*SELECTED TEXT*.
Re: Large index creation speed up / issues with direct path read temp / direct path write temp

From: Lothar Flatz <l.flatz_at_bluewin.ch>
Date: Sun, 5 Jul 2015 08:54:33 +0200
Message-ID: <5598D4A9.8020804_at_bluewin.ch>



Hi,

/"Increassing parallelism is the option but we will not survive arch log stream with parallel 8 . (long story short)"/

it almost feels silly asking:

Are you not using "create index .... nologging"?

Am I missing something here?

Regards

Lothar

On 04.07.2015 12:05, GG wrote:
> Thanks for all valuable comments .
> The filesystem is UFS , I'm pretty sure sql_worakarea_active displayed
> 1 pass for all slaves .
> From my point of view the create index process goes as follows:
>
> db direct temp write from slaves into temporary tablespace
> then
> db direct temp read from temporary tablespace by QCID
> and written into temp segment , is
> that possible that only Query Coordinator writes into temp segment in
> permanent tablespace
> and switches this temp segment into permanent one at the end ?

*DATASET RECORDS*.
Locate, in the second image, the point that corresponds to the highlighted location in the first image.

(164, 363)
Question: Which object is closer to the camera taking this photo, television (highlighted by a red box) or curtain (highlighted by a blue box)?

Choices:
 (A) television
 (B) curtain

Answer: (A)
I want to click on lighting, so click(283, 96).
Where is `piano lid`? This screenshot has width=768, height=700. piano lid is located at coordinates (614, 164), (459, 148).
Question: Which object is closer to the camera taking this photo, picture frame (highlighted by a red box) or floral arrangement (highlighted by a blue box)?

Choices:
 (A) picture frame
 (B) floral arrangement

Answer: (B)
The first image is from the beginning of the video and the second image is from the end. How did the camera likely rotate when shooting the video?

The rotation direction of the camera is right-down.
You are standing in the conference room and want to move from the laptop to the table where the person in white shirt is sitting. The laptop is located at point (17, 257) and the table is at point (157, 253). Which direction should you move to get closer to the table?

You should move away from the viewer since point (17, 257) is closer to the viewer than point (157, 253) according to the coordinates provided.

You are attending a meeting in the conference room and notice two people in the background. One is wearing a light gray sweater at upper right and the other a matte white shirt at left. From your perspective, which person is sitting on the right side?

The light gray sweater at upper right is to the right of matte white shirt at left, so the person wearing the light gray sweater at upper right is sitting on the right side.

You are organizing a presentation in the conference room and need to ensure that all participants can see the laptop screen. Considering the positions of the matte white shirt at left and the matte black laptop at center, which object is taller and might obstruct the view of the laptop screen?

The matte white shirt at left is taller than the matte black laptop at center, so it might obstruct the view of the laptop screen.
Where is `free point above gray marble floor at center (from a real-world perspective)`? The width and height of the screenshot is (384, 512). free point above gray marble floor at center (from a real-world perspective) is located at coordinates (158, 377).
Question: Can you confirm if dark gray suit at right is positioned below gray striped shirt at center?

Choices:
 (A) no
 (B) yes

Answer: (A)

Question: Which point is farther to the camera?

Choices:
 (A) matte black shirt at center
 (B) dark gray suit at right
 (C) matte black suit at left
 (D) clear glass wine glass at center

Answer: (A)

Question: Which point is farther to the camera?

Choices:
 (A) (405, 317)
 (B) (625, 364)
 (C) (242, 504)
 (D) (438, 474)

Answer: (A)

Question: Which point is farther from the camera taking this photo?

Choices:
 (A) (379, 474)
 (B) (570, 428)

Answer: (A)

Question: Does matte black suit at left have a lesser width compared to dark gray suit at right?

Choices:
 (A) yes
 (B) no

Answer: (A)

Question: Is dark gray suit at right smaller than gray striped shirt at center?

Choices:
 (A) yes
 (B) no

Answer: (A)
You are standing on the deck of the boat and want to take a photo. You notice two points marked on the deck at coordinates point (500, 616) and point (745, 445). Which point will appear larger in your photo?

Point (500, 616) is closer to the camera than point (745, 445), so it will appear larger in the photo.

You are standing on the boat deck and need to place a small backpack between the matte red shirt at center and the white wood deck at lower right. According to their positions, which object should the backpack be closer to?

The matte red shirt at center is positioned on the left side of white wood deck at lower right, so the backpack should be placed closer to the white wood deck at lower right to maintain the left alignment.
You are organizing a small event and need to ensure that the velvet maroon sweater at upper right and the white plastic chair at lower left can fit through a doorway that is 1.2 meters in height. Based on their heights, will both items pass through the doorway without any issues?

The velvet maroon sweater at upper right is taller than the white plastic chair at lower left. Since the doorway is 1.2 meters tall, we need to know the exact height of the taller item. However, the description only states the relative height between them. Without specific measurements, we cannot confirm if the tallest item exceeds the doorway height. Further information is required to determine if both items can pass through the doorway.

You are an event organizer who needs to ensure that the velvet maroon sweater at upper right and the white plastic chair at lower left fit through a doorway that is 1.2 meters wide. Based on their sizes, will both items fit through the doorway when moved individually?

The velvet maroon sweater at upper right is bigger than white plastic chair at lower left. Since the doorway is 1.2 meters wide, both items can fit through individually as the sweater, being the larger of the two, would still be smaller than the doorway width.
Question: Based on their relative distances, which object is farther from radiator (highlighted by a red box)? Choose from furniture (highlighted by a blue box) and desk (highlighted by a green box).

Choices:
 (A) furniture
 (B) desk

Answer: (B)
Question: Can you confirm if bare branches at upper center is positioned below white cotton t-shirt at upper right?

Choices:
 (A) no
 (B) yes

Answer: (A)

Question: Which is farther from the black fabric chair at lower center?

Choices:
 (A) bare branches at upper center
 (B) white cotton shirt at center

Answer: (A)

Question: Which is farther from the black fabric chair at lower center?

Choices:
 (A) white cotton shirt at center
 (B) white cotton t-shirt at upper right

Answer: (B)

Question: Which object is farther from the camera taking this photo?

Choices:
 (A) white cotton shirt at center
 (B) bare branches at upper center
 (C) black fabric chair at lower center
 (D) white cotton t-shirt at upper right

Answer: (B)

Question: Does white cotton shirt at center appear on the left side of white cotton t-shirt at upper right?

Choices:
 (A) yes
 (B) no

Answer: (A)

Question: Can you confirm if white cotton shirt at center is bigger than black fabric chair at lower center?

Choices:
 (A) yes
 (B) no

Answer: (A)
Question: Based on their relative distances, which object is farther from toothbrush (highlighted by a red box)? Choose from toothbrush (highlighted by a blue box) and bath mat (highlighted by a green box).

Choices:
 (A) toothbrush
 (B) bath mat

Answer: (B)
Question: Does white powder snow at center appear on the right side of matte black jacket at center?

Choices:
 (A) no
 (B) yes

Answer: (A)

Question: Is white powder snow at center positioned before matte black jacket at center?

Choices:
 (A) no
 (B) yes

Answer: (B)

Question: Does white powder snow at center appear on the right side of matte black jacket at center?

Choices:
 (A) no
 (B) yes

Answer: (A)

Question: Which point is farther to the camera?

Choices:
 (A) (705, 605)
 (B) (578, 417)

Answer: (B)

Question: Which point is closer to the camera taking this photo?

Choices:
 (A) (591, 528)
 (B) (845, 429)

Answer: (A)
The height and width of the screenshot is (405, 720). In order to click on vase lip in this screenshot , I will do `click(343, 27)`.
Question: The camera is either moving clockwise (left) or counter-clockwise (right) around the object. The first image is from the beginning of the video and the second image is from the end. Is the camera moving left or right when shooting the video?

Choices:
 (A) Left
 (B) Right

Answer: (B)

*WRITTEN TASKS*.
1. Swap "filesystem" for "file system" in the index creation email, copying it out starting with "Am I missing" and going on through "all slaves .".
2. In the index creation email, what filesystem does GG say is being used?
3. Carry on the index creation email from its last line.
None of the material is needed here.

*RESULTS IN ORDER*.
1.
Am I missing something here?

Regards

Lothar

On 04.07.2015 12:05, GG wrote:
> Thanks for all valuable comments .
> The file system is UFS , I'm pretty sure sql_worakarea_active displayed
> 1 pass for all slaves .

2. UFS

3.
>
> What I've noticed is p3 (or p2 not sure, but it tells about number of
> blocks processed by sungle direct temp operation) was like 1 and 7
> sometimes .
> We experimented and bumped it to 128 but looked like no performence
> improvement .
>
> Today I've found below should be set:
> _smm_auto_max_io_size=1024 may help (according to Oracle Sun Database
> Machine Setup/Configuration Best Practices (Doc ID 1274318.1) )
> though Im not on exadata :) .
>
> Increassing parallelism is the option but we will not survive arch log
> stream with parallel 8 . (long story short)
> I'll try with event 10033 on monday and followup hopefully .
> G
>
>
>
> W dniu 2015-07-04 o 11:36, Stefan Koehler pisze:
>> Hi,
>>
>> _at_Jonathan:
>> You are right of course. Thank you very much for correction. I should
>> check the Safari auto-correction more carefully as it should be "it
>> is pretty
>> avoidable i guess". However the "real" data might be bigger than the
>> 70 GB as GG is using index key compression. AFAIK this is only done
>> on index leaf
>> block level and not already done by sorting in some kind of way. Am i
>> right or are there enhancements as well?
>>
>> _at_Lothar:
>> Imo increasing the parallelism can make the service vs. application
>> wait time even more worse. 30-40 ms vs. 753 ms is pretty obvious for
>> some disk
>> (and possibly HBA) queuing effect or a ZFS issue. SAN storage incites
>> to publish only a few large LUNs, but neglects the disk queuing :-)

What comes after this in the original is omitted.